Extra Characters in a String

What is this problem about?

The Extra Characters in a String coding problem gives you a string s and a dictionary of words. You need to break the string into several non-overlapping substrings such that each substring is either one of the words in the dictionary or is considered "extra characters." Your goal is to minimize the total number of extra characters left over.

Why is this asked in interviews?

Companies like Amazon and Google ask this to evaluate your Dynamic Programming (DP) skills. It’s a variation of the "Word Break" problem. It tests your ability to define a state that minimizes a cost (extra characters) rather than just finding a boolean "is possible." It also evaluates whether you can optimize dictionary lookups using a Hash Set or a Trie.

Algorithmic pattern used

The problem is solved using 1D Dynamic Programming.
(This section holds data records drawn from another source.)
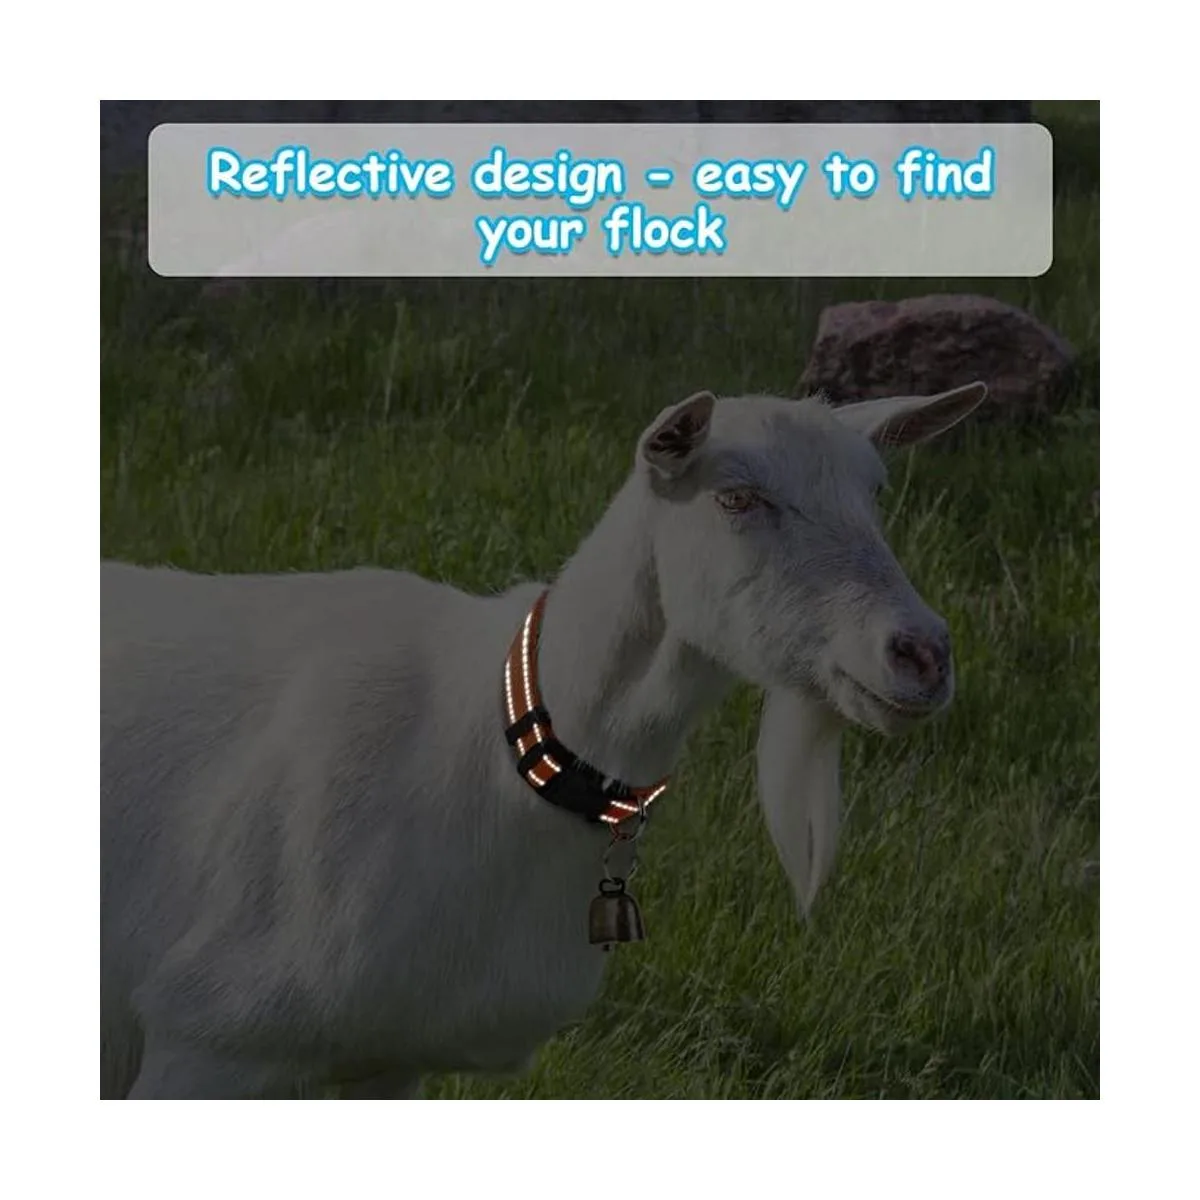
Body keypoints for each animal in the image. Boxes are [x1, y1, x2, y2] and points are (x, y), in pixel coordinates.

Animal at [101, 382, 987, 1098]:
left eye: (877, 492)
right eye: (736, 498)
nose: (921, 653)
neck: (485, 742)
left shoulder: (390, 1053)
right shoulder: (209, 1032)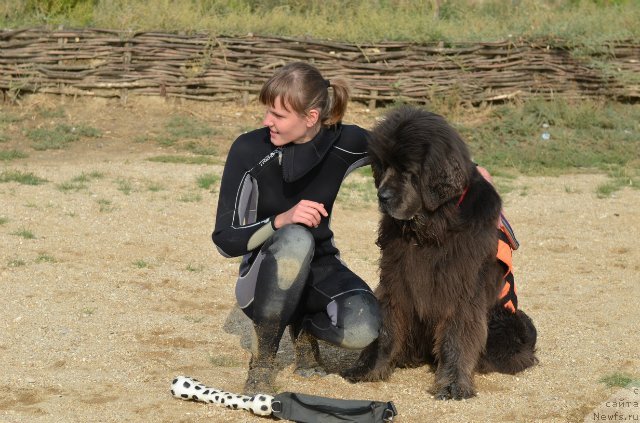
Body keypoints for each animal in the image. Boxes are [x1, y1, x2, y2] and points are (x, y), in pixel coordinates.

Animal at [342, 105, 536, 400]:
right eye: (382, 166)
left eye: (408, 170)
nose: (382, 196)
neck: (431, 228)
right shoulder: (395, 280)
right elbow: (386, 328)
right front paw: (368, 368)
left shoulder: (462, 289)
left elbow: (456, 338)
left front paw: (454, 384)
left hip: (507, 320)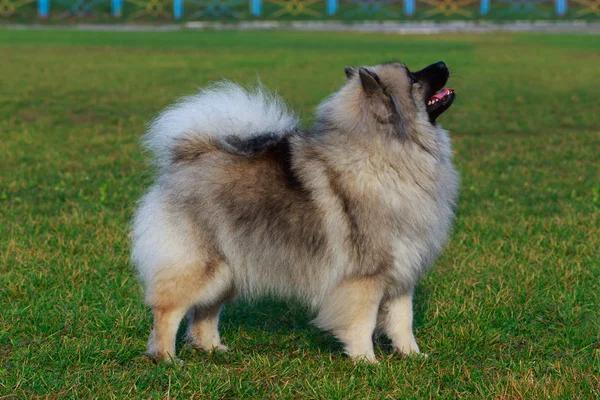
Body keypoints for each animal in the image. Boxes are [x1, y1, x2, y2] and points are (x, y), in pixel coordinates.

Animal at [131, 61, 460, 364]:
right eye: (414, 78)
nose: (443, 64)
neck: (385, 158)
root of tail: (190, 156)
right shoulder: (364, 277)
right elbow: (362, 323)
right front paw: (366, 361)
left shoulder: (402, 273)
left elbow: (403, 321)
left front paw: (413, 356)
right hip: (201, 266)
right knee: (167, 310)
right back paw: (166, 358)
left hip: (229, 270)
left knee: (205, 312)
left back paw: (212, 348)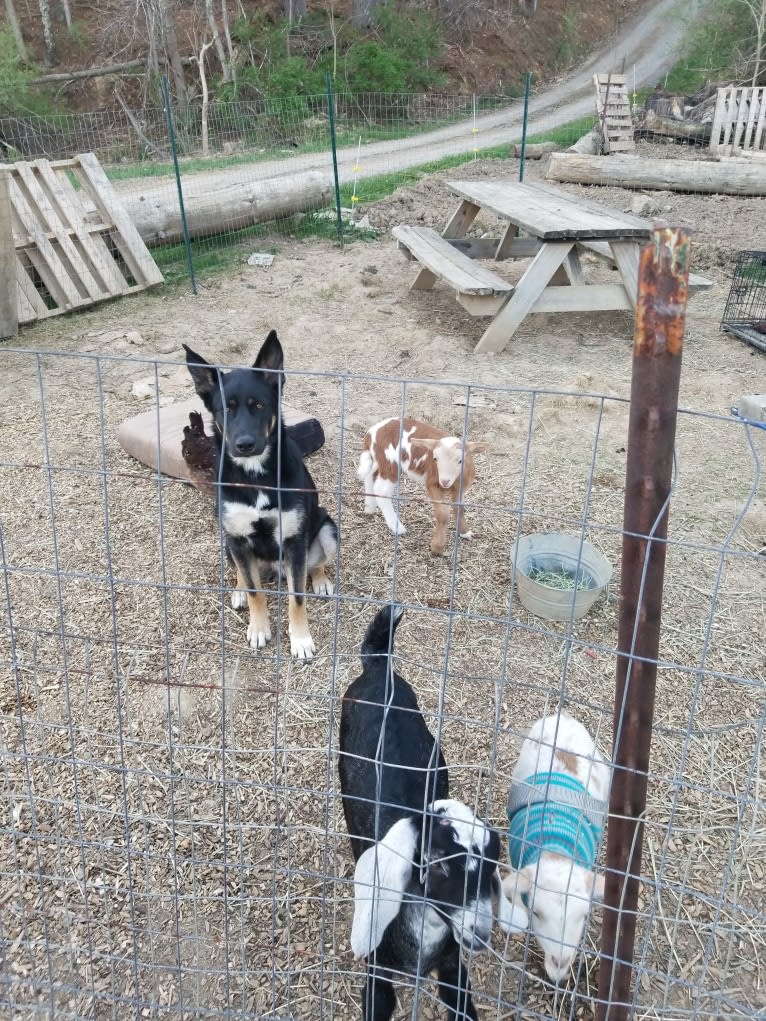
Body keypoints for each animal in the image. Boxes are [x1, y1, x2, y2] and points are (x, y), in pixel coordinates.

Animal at [184, 330, 337, 657]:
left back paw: (320, 580)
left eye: (258, 406)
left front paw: (301, 640)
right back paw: (239, 589)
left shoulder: (294, 541)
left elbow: (297, 597)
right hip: (228, 544)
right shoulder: (238, 537)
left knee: (315, 563)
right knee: (245, 573)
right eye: (226, 409)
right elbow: (256, 593)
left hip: (328, 529)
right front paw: (258, 628)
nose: (244, 444)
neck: (255, 475)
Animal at [341, 600, 527, 1016]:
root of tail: (378, 665)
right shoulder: (377, 977)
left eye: (491, 867)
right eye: (437, 864)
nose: (479, 933)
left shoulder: (454, 971)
  1. Define dp[i] as the minimum extra characters for the suffix s[i...].
  2. Base case: dp[n] = 0 (empty string has 0 extra chars).
  3. Transition:
    • Option 1: Treat s[i] as an extra character. dp[i] = 1 + dp[i+1].
    • Option 2: Try every word in the dictionary that matches a prefix of s[i...]. If s[i...i+len-1] is a valid word, dp[i] = min(dp[i], dp[i+len]).
  4. The result is dp[0].

Example explanation

s = "leetscode", dictionary = ["leet", "code"]

  1. dp[9] = 0
  2. At "code" (index 5): "code" is in dictionary. dp[5] = dp[9] = 0.
  3. At "s" (index 4): "s" is not in dictionary. dp[4] = 1 + dp[5] = 1.
  4. At "leet" (index 0): "leet" is in dictionary. dp[0] = min(1 + dp[1], dp[4]) = min(..., 1) = 1. The minimum extra characters is 1 (the 's').
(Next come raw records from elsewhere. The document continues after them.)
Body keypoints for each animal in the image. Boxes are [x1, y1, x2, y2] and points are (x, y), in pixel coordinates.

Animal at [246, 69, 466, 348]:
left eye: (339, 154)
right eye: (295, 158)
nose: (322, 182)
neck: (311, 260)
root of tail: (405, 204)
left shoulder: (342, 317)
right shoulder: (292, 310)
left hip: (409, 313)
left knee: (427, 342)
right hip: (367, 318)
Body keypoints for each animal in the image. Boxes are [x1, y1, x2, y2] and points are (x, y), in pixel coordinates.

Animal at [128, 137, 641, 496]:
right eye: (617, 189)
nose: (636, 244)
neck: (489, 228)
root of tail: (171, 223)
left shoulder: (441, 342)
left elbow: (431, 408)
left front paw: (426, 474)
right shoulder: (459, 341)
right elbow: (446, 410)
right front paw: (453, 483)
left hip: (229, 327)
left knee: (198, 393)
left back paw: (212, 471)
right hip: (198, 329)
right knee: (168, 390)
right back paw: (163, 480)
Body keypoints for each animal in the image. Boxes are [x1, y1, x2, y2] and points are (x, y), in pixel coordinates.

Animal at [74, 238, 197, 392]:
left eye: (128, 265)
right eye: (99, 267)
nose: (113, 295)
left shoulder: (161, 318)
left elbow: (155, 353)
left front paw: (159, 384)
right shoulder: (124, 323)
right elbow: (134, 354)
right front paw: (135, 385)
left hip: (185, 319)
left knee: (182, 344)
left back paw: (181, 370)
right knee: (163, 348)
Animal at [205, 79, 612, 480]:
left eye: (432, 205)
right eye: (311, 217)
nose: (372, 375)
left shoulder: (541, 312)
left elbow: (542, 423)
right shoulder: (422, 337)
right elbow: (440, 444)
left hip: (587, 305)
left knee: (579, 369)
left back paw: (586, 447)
Common mistakes candidates make

  • Greedy approach: Trying to match the longest word first, which might not lead to the overall minimum extra characters.
  • Inefficient Search: Re-scanning the entire dictionary for every index instead of using a Hash Set for O(1) prefix checks or a Trie.
  • Incorrect DP state: Defining the state in a way that doesn't allow for the "skip one character" option.

Interview preparation tip

Always consider both "Forward DP" (calculating best result for prefix 0..i) and "Backward DP" (suffix i..n). For string partitioning, Backward DP often leads to slightly cleaner base case logic.